UNE ATTITUDE INACCEPTABLE
LA POLICE DE FREDERICTON MISE EN CAUSE
Charlotte Abou-Slaiby n’est pas près d’oublier comment elle a été traitée par la police de Fredericton, le 11 juin, lors d’un contrôle routier. Cette francophone estime que des agents ont bafoué ses droits fondamentaux et linguistiques. Elle se demande même si elle n’a pas été victime de profilage racial.
Le soleil plombe et le mercure avoisine les 30 degrés Celsius, en début d’après-midi à Fredericton, lorsque Charlotte Abou-Slaiby et trois de ses amies montent à bord de sa voiture pour aller se baigner.
Quelques instants plus tard, en plein centreville, les gyrophares d’une autopatrouille attirent son attention. Elle se range sur le côté. Elle voit ensuite un deuxième véhicule de la police de Fredericton.
«Au départ, je pensais que les policiers allaient me dépasser pour poursuivre d’autres véhicules. Puis finalement, c’est moi qu’ils voulaient intercepter. Donc je me demandais vraiment quels étaient leurs motifs, parce que je n’avais grillé aucun stop, ni aucun feu de circulation», raconte-t-elle.
Un policier se présente à sa vitre et lui dit «hello, bonjour». Cette citoyenne française établie dans la capitale depuis trois ans lui répond «bonjour, Monsieur». Selon elle, l’agent a fait fi de la réponse et a continué l’interception en anglais en montant le ton.
«Dès le départ, j’étais déjà très intimidée, parce que dès que je lui ai dit “bonjour” et que j’ai continué à parler en français, il a vraiment tout de suite été intimidant, agressif. Il n’arrêtait pas de me dire que je comprenais l’anglais et qu’il fallait que je parle en anglais.»

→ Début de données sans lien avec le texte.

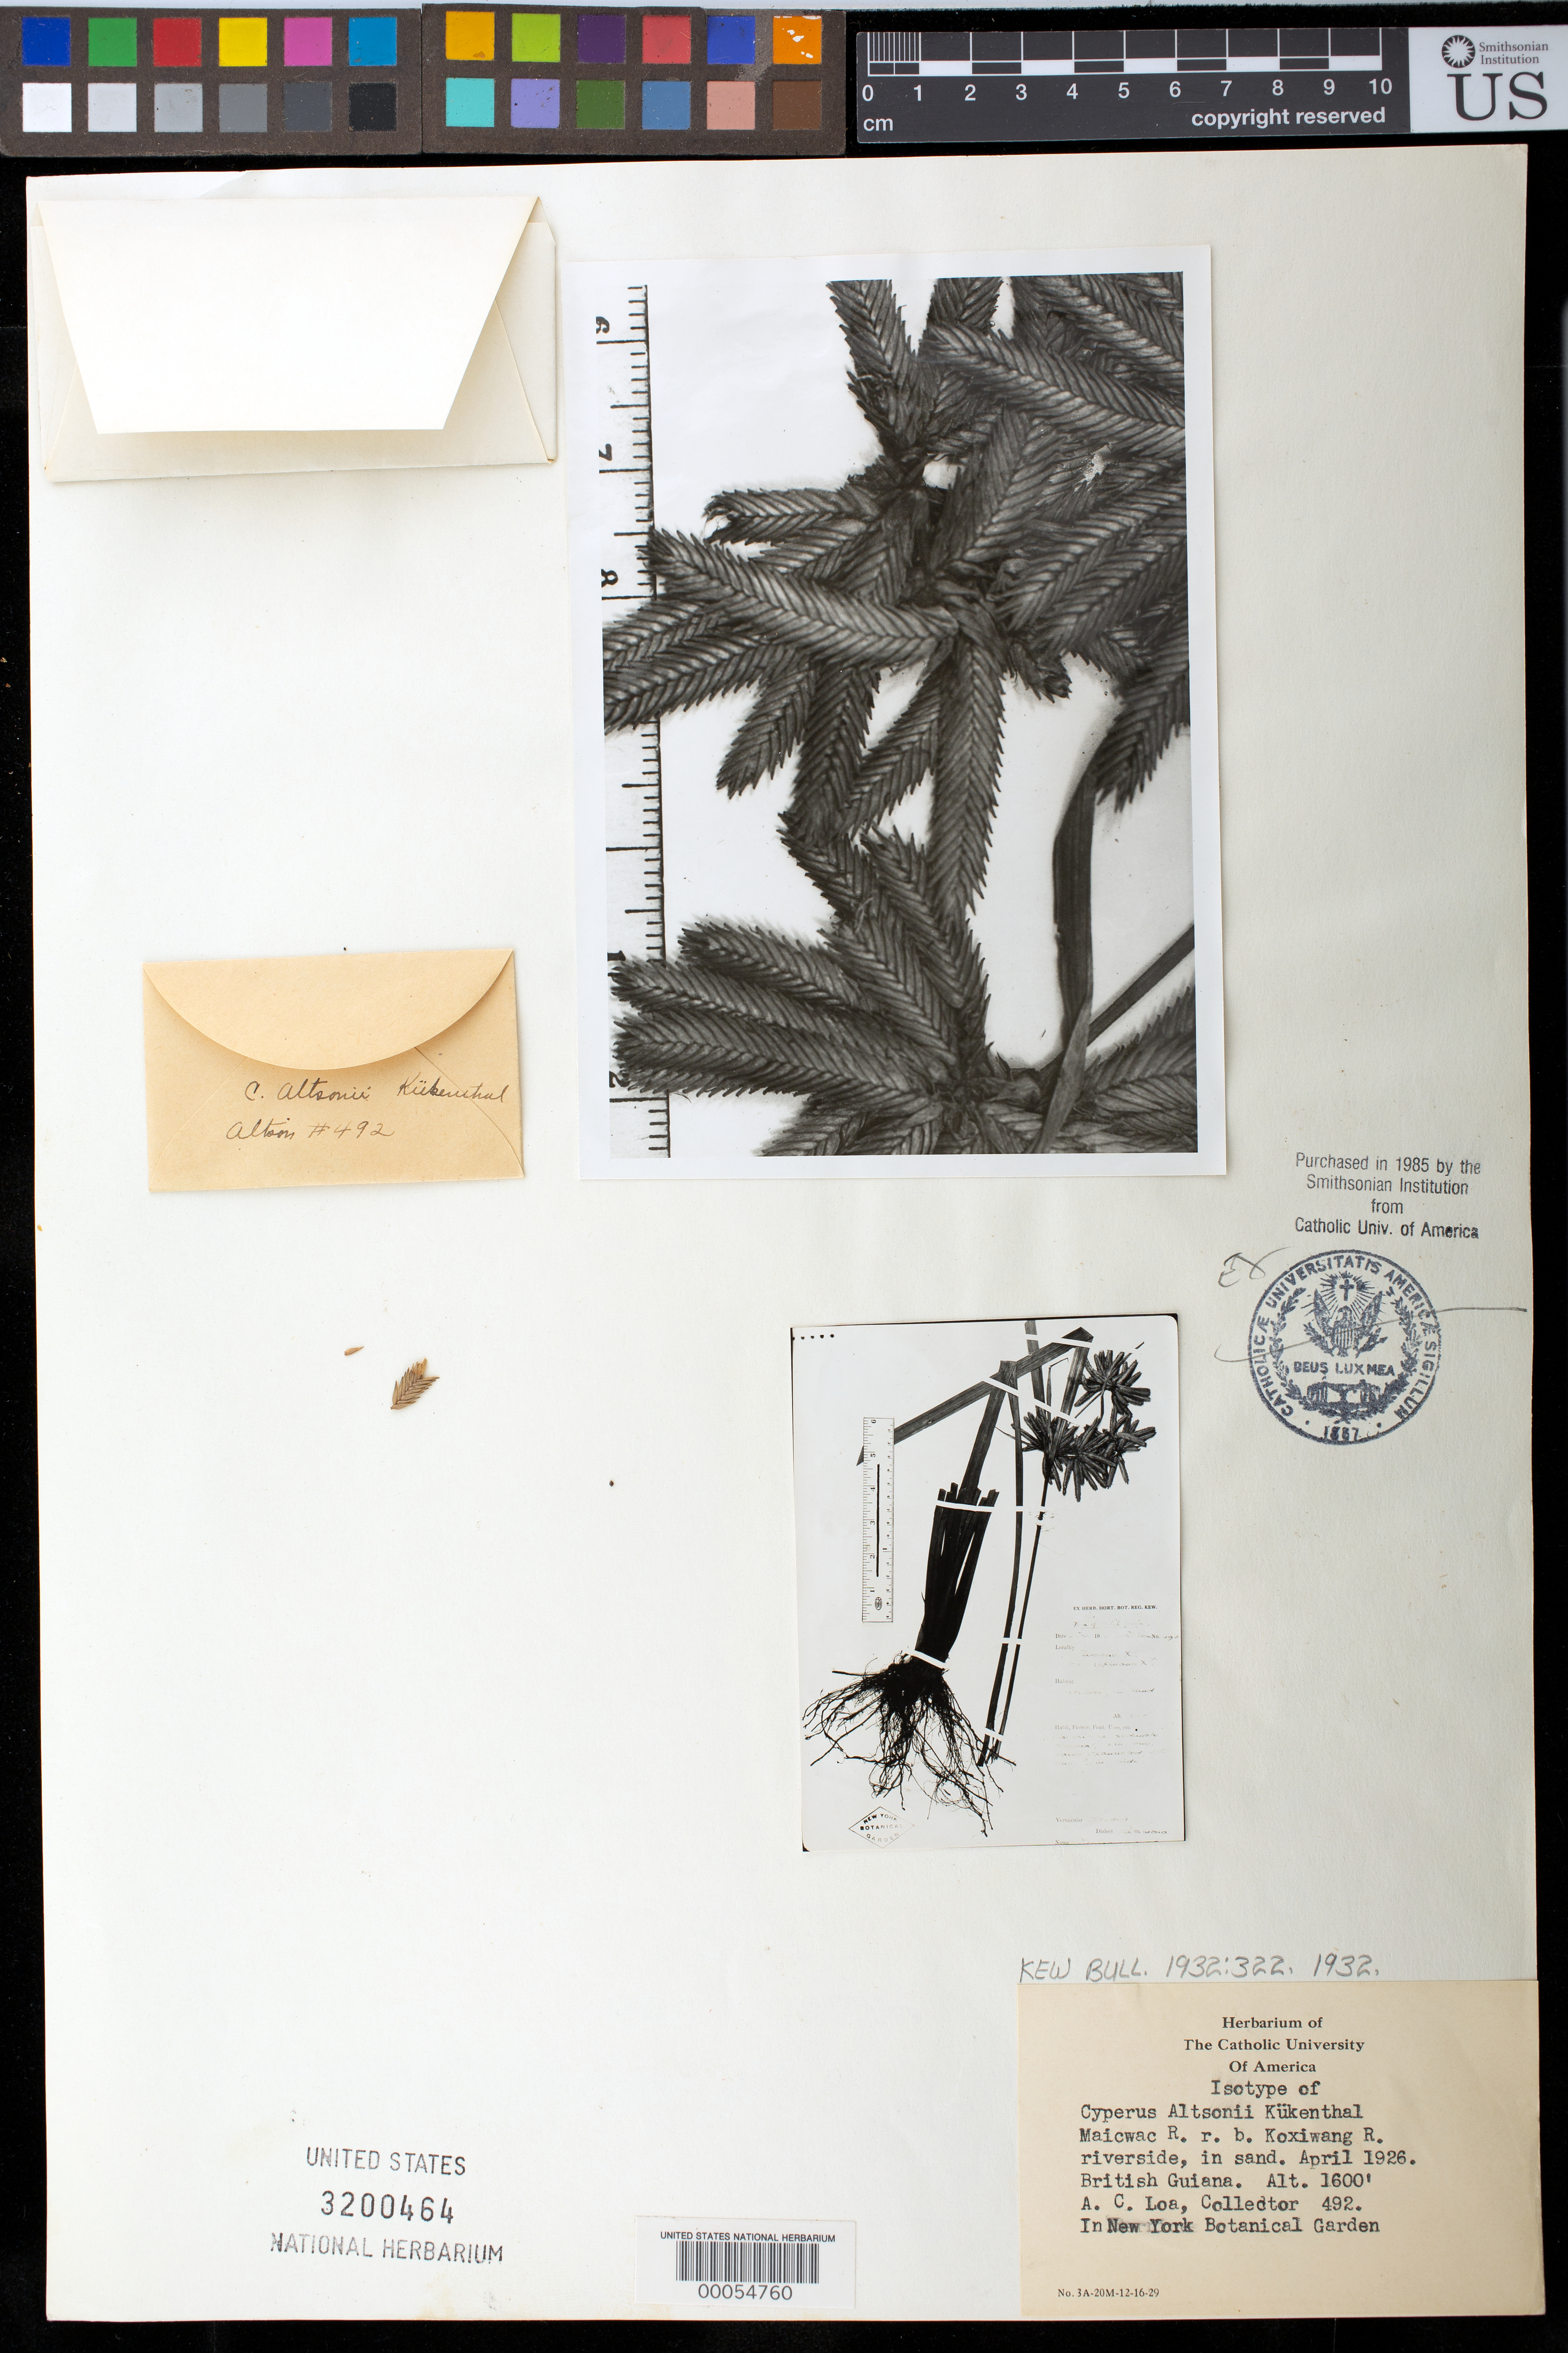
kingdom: Plantae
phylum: Tracheophyta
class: Liliopsida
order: Poales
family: Cyperaceae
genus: Cyperus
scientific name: Cyperus altsonii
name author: Kük.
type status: Isotype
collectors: A. Loa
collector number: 492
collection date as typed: Apr 1926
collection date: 1926-04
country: Guyana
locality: Maicwac River Kopinang River.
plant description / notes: Photograph and fragmentary material of type specimen ex herb. NY. Specimen purchased in 1985 by the Smithsonian Institution from Catholic Univ. of America.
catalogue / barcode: US 3200464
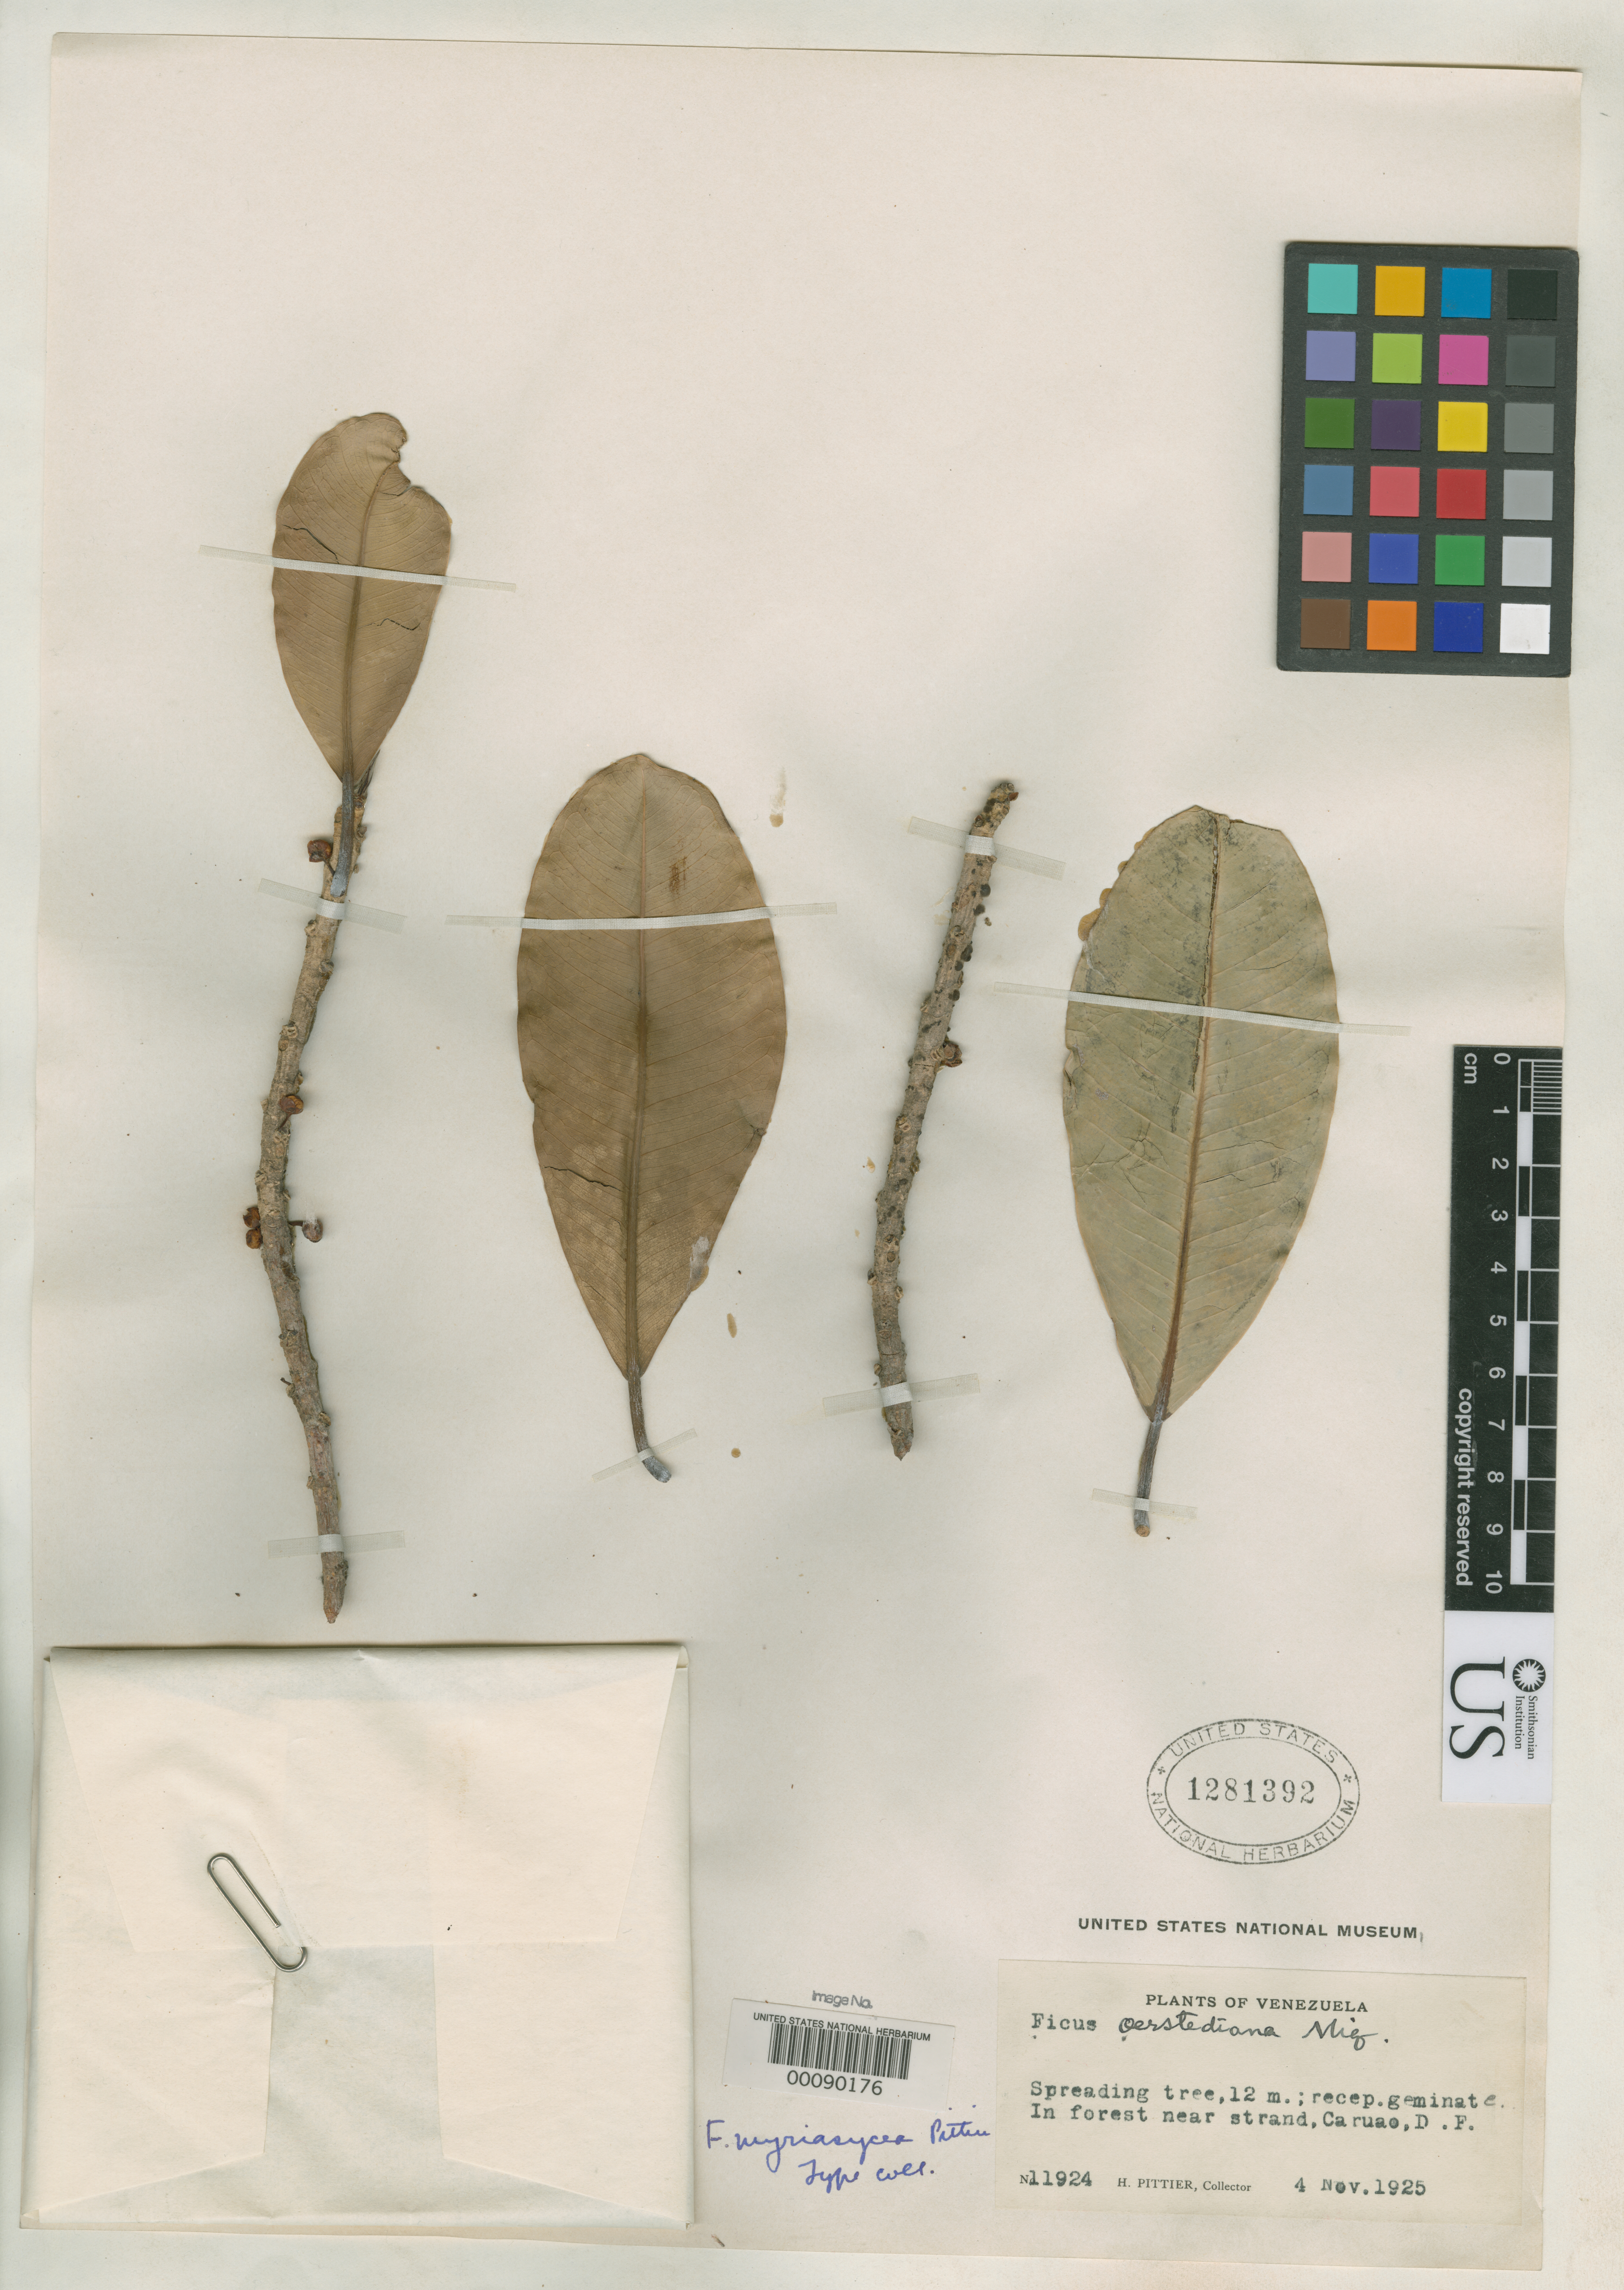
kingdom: Plantae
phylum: Tracheophyta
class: Magnoliopsida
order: Rosales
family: Moraceae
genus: Ficus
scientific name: Ficus myriasycea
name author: Pittier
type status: Type Collection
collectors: H. F. Pittier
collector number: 11924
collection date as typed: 04 Nov 1925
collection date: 1925-11-04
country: Venezuela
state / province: Distrito Federal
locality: Carvao.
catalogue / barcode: US 1281392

Elle répète qu’elle veut être servie en français. L’agent finit par lui répondre qu’elle devra prendre son mal en patience si elle veut être servie dans la langue de son choix, dit-elle.
«Le policier me dit que pour avoir un service en français, ça prend de 30 à 45 minutes. Nous, on répond toujours en français, on lui dit qu’on va attendre pour le service en français.»
C’est à ce moment que son amie assise dans le siège du passager, une avocate francophone, s’adresse à l’agent en anglais et en français pour l’informer que la conductrice a le droit d’être servie en français.
Selon Charlotte Abou-Slaiby, le policier ignore cette énième demande et affirme qu’il ne parle pas le français et que c’est à la conductrice et à sa passagère de s’adresser à lui en anglais puisqu’elles sont bilingues.
La passagère lui explique alors que le droit d’être servi dans la langue officielle de son choix par la police est protégé par la Charte des droits et libertés du Canada et par la Loi sur les langues officielles du Nouveau-Brunswick.
«Là, il monte encore plus au créneau et lui dit en anglais: “obstruction of justice” et il dit à son collègue policier qui était du côté de la passagère: “arrest her”», raconte Charlotte AbouSlaiby.
Le deuxième agent sur place, qui se trouve du côté de la passagère, se met alors à crier à plusieurs reprises qu’elle parle anglais. La passagère lui explique qu’elle a simplement indiqué à son collègue qu’elle et la conductrice veulent être servies en français.
L’agent referme la porte et repart vers les autopatrouilles avec son collègue. «C’est là qu’on a conclu qu’ils étaient en train d’appeler le policier francophone, qui est finalement arrivé en seulement 15 minutes et non en 45 minutes.»
Le troisième policier se pointe donc, en tenue civile. Il passe dire bonjour aux passagères et va s’entretenir avec les deux agents anglophones.
Lorsqu’il revient, peu après, il leur explique ce qui se passe à Charlotte Abou-Slaiby: l’enregistrement des plaques d’immatriculation de son véhicule n’est plus valide depuis plusieurs mois et elle n’a pas ses documents d’assurance.
«Il a été très courtois, très poli et très aimable», précise Charlotte Abou-Slaiby. Après avoir passé près d’une heure dans la voiture à rôtir au soleil, les quatre femmes reprennent la route.
Le comble, c’est que sa preuve d’assurance était bel et bien dans le coffre à gants, mais elle ne l’avait pas trouvée puisqu’elle était choquée et stressée par ce qu’elle était en train de vivre, dit-elle.
Nous nous sommes entretenus à micro fermé avec l’avocate qui était à bord du véhicule. Elle n’a pas souhaité accorder d’entrevue, mais sa version des faits concorde avec celle de Mme Abou-Slaiby.